▶ **Material supplied**:
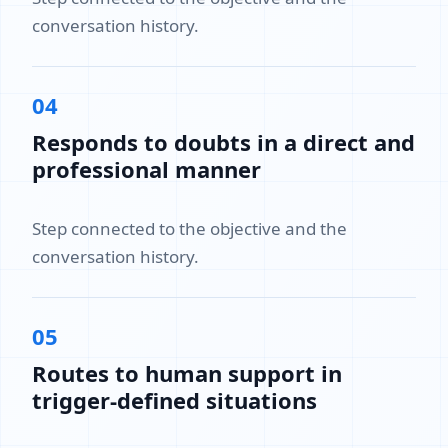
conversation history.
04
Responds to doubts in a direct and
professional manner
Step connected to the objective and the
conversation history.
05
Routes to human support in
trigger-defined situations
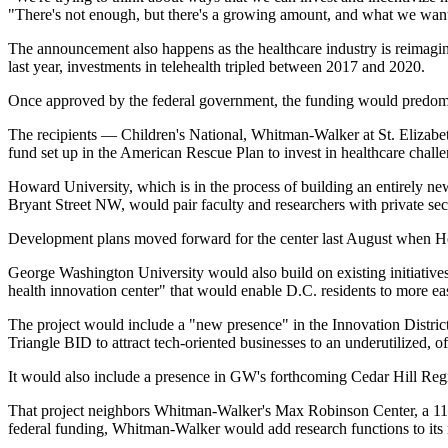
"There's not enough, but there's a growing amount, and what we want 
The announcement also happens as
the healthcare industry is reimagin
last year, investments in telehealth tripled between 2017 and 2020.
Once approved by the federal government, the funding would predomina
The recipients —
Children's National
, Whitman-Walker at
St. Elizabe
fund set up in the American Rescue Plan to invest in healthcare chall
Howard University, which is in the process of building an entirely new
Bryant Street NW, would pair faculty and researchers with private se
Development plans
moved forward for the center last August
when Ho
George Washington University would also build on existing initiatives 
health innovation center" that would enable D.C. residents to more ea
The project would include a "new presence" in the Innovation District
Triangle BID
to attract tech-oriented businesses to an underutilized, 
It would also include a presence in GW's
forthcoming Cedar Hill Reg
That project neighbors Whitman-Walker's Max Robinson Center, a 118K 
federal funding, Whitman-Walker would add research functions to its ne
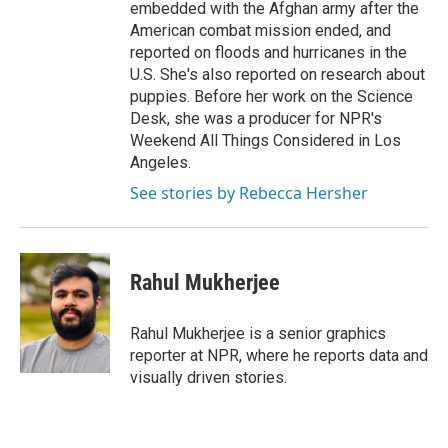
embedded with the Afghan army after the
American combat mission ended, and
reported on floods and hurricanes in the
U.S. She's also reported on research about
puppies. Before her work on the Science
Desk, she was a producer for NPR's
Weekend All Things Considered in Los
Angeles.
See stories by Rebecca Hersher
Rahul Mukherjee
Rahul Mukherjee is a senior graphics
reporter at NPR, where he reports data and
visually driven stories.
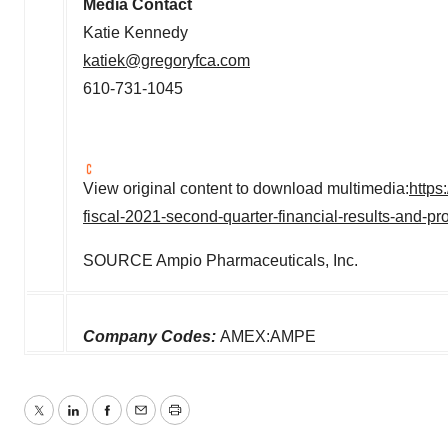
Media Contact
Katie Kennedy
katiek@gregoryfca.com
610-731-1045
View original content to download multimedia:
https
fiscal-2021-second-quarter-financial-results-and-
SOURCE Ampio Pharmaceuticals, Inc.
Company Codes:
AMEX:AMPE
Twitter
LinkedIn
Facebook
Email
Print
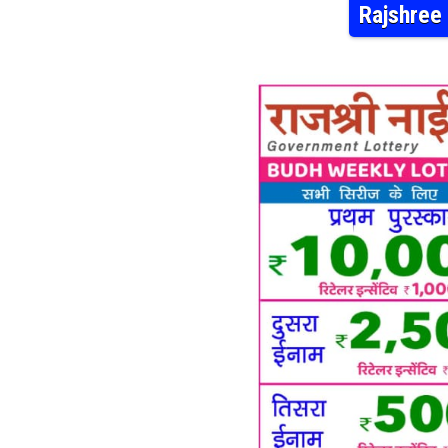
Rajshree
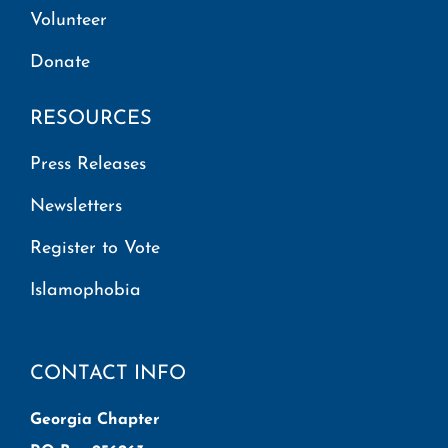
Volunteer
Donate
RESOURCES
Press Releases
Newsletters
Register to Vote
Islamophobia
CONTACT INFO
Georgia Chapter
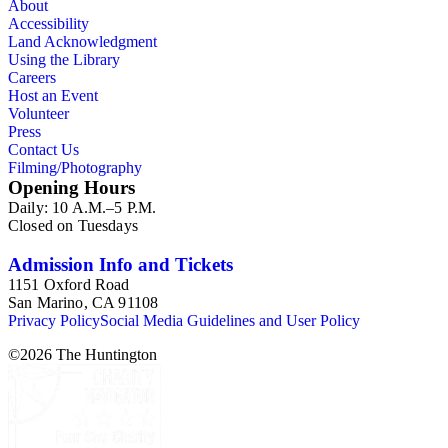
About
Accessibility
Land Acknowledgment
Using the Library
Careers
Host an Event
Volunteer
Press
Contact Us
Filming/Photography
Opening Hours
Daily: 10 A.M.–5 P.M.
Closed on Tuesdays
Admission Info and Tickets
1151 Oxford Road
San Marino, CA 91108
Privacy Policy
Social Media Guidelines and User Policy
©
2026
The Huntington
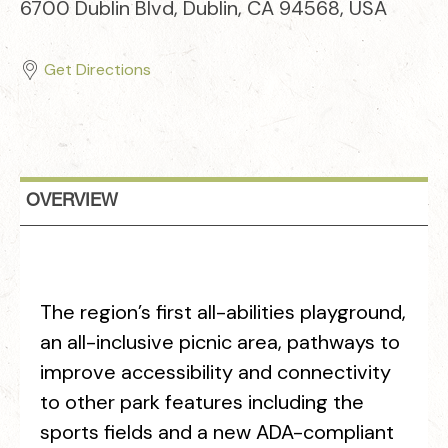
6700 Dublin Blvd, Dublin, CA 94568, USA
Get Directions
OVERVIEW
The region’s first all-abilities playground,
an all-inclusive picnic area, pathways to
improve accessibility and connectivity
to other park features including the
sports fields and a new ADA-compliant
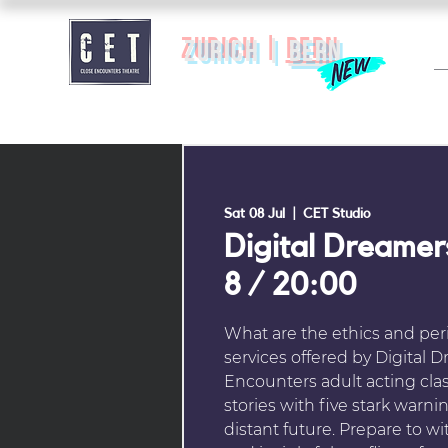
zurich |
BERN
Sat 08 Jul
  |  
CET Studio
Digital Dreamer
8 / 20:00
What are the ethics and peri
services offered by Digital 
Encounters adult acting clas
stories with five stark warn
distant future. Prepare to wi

▶ **Directions for this task**: Return each line above exactly; any pictures are to be skipped.

▶ **Answer space**:
conversation history.
04
Responds to doubts in a direct and
professional manner
Step connected to the objective and the
conversation history.
05
Routes to human support in
trigger-defined situations
"There's not enough, but there's a growing amount, and what we want 
The announcement also happens as
the healthcare industry is reimagin
last year, investments in telehealth tripled between 2017 and 2020.
Once approved by the federal government, the funding would predomina
The recipients —
Children's National
, Whitman-Walker at
St. Elizabe
fund set up in the American Rescue Plan to invest in healthcare chall
Howard University, which is in the process of building an entirely new
Bryant Street NW, would pair faculty and researchers with private se
Development plans
moved forward for the center last August
when Ho
George Washington University would also build on existing initiatives 
health innovation center" that would enable D.C. residents to more ea
The project would include a "new presence" in the Innovation District
Triangle BID
to attract tech-oriented businesses to an underutilized, 
It would also include a presence in GW's
forthcoming Cedar Hill Reg
That project neighbors Whitman-Walker's Max Robinson Center, a 118K 
federal funding, Whitman-Walker would add research functions to its ne
embedded with the Afghan army after the
American combat mission ended, and
reported on floods and hurricanes in the
U.S. She's also reported on research about
puppies. Before her work on the Science
Desk, she was a producer for NPR's
Weekend All Things Considered in Los
Angeles.
See stories by Rebecca Hersher
Rahul Mukherjee
Rahul Mukherjee is a senior graphics
reporter at NPR, where he reports data and
visually driven stories.
Media Contact
Katie Kennedy
katiek@gregoryfca.com
610-731-1045
View original content to download multimedia:
https
fiscal-2021-second-quarter-financial-results-and-
SOURCE Ampio Pharmaceuticals, Inc.
Company Codes:
AMEX:AMPE
Twitter
LinkedIn
Facebook
Email
Print
Rajshree
Volunteer
Donate
RESOURCES
Press Releases
Newsletters
Register to Vote
Islamophobia
CONTACT INFO
Georgia Chapter
About
Accessibility
Land Acknowledgment
Using the Library
Careers
Host an Event
Volunteer
Press
Contact Us
Filming/Photography
Opening Hours
Daily: 10 A.M.–5 P.M.
Closed on Tuesdays
Admission Info and Tickets
1151 Oxford Road
San Marino, CA 91108
Privacy Policy
Social Media Guidelines and User Policy
©
2026
The Huntington
6700 Dublin Blvd, Dublin, CA 94568, USA
Get Directions
OVERVIEW
The region’s first all-abilities playground,
an all-inclusive picnic area, pathways to
improve accessibility and connectivity
to other park features including the
sports fields and a new ADA-compliant
zurich |
BERN
Sat 08 Jul
  |  
CET Studio
Digital Dreamer
8 / 20:00
What are the ethics and peri
services offered by Digital 
Encounters adult acting clas
stories with five stark warn
distant future. Prepare to wi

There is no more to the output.